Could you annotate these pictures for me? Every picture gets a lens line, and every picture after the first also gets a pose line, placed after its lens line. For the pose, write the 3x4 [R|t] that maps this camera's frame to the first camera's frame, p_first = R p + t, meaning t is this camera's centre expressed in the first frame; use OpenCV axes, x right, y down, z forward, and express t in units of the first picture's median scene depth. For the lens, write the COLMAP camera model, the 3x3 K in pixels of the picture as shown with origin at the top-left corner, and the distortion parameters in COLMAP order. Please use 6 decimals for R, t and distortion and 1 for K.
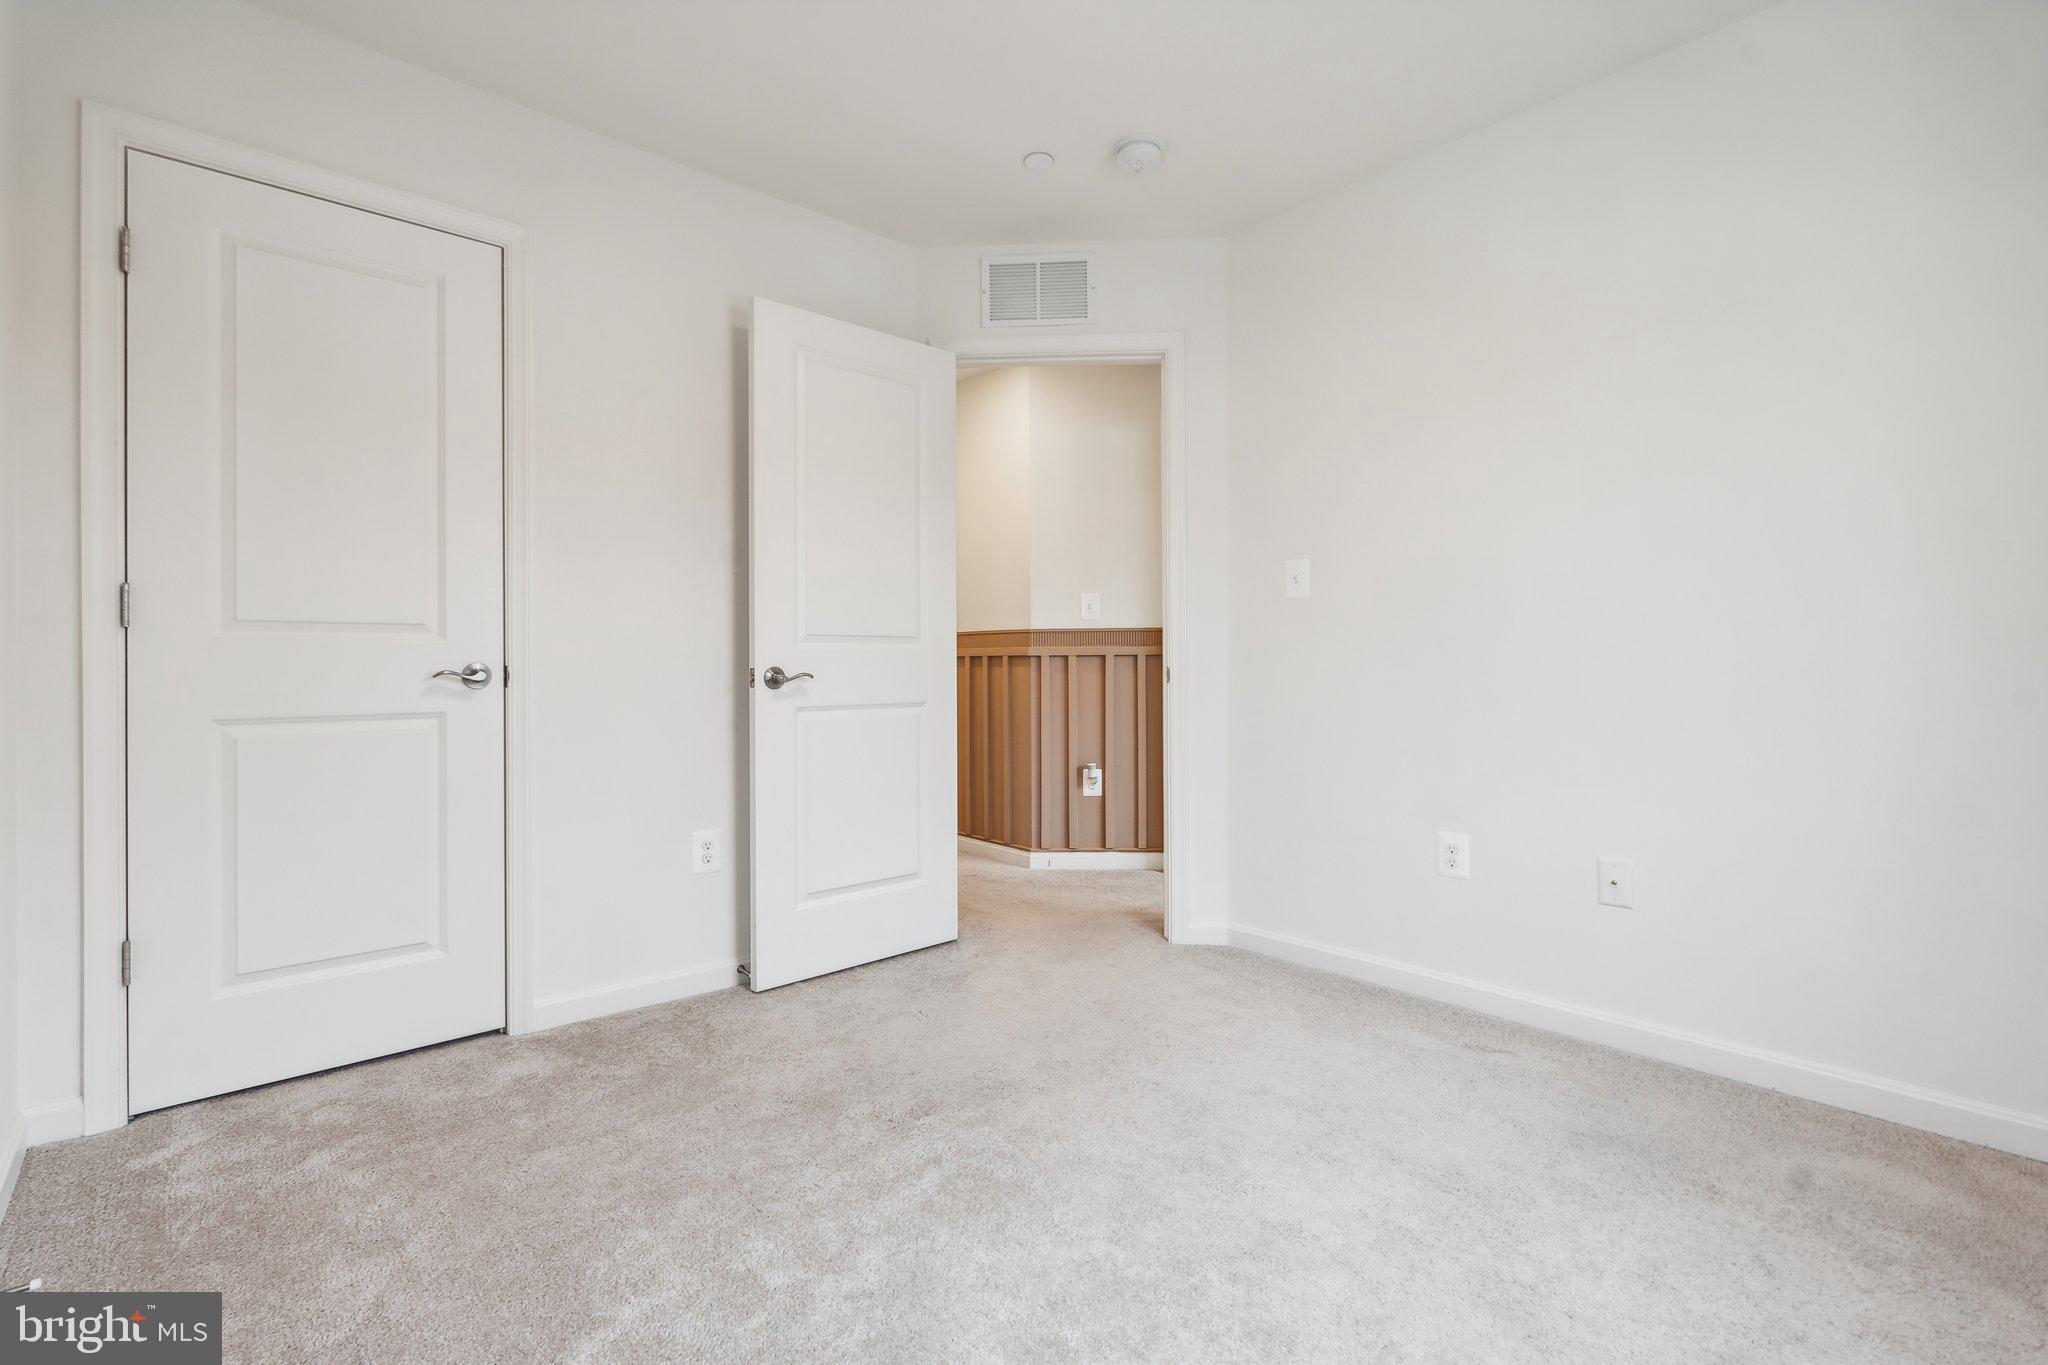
lens RADIAL K [[916.6, 0, 1021.1], [0, 916.6, 671.4], [0, 0, 1]] dist [-0.001229, 0.000366]
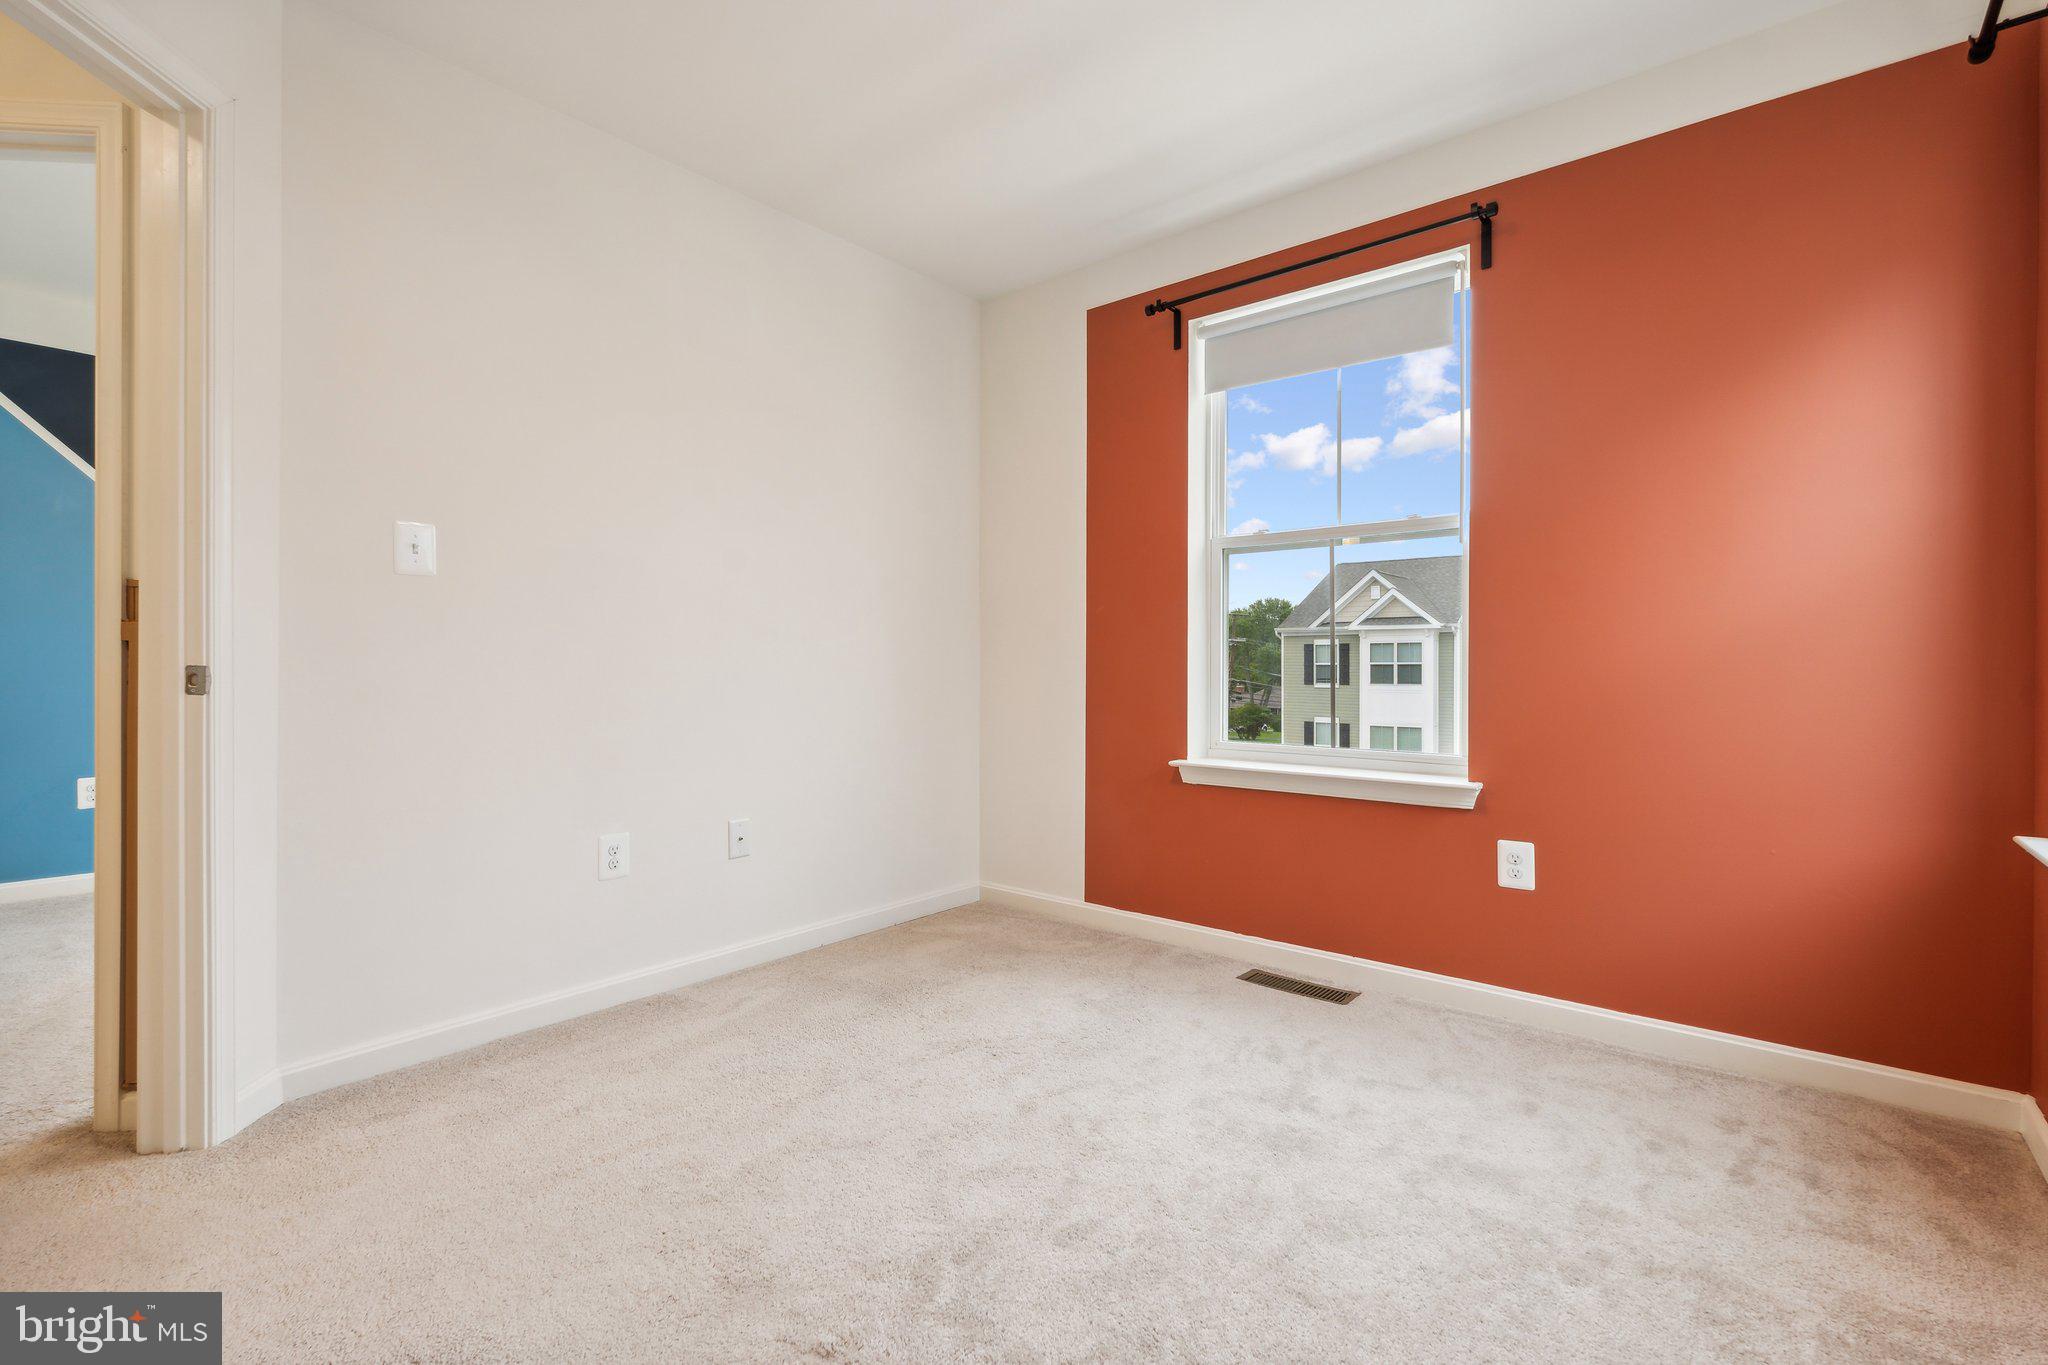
lens RADIAL K [[916.6, 0, 1021.1], [0, 916.6, 671.4], [0, 0, 1]] dist [-0.001229, 0.000366]
pose [[-0.145047, -0.004225, 0.989416, -0.575692], [0.001347, 0.999989, 0.004468, -0.003424], [-0.989424, 0.001981, -0.145040, 0.706745]]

# What you are asked to do
Rewrite the material above with every "lens line" changed to "camera line" and nothing else altered. Leave the pictures out.

# Task answer
Could you annotate these pictures for me? Every picture gets a camera line, and every picture after the first also gets a pose line, placed after its camera line. For the pose, write the 3x4 [R|t] that maps this camera's frame to the first camera's frame, p_first = R p + t, meaning t is this camera's centre expressed in the first frame; use OpenCV axes, x right, y down, z forward, and express t in units of the first picture's median scene depth. For the lens, write the COLMAP camera model, the 3x3 K in pixels of the picture as shown with origin at the top-left corner, and the distortion parameters in COLMAP order. Please use 6 decimals for R, t and distortion and 1 for K.
lens RADIAL K [[916.6, 0, 1021.1], [0, 916.6, 671.4], [0, 0, 1]] dist [-0.001229, 0.000366]
lens RADIAL K [[916.6, 0, 1021.1], [0, 916.6, 671.4], [0, 0, 1]] dist [-0.001229, 0.000366]
pose [[-0.145047, -0.004225, 0.989416, -0.575692], [0.001347, 0.999989, 0.004468, -0.003424], [-0.989424, 0.001981, -0.145040, 0.706745]]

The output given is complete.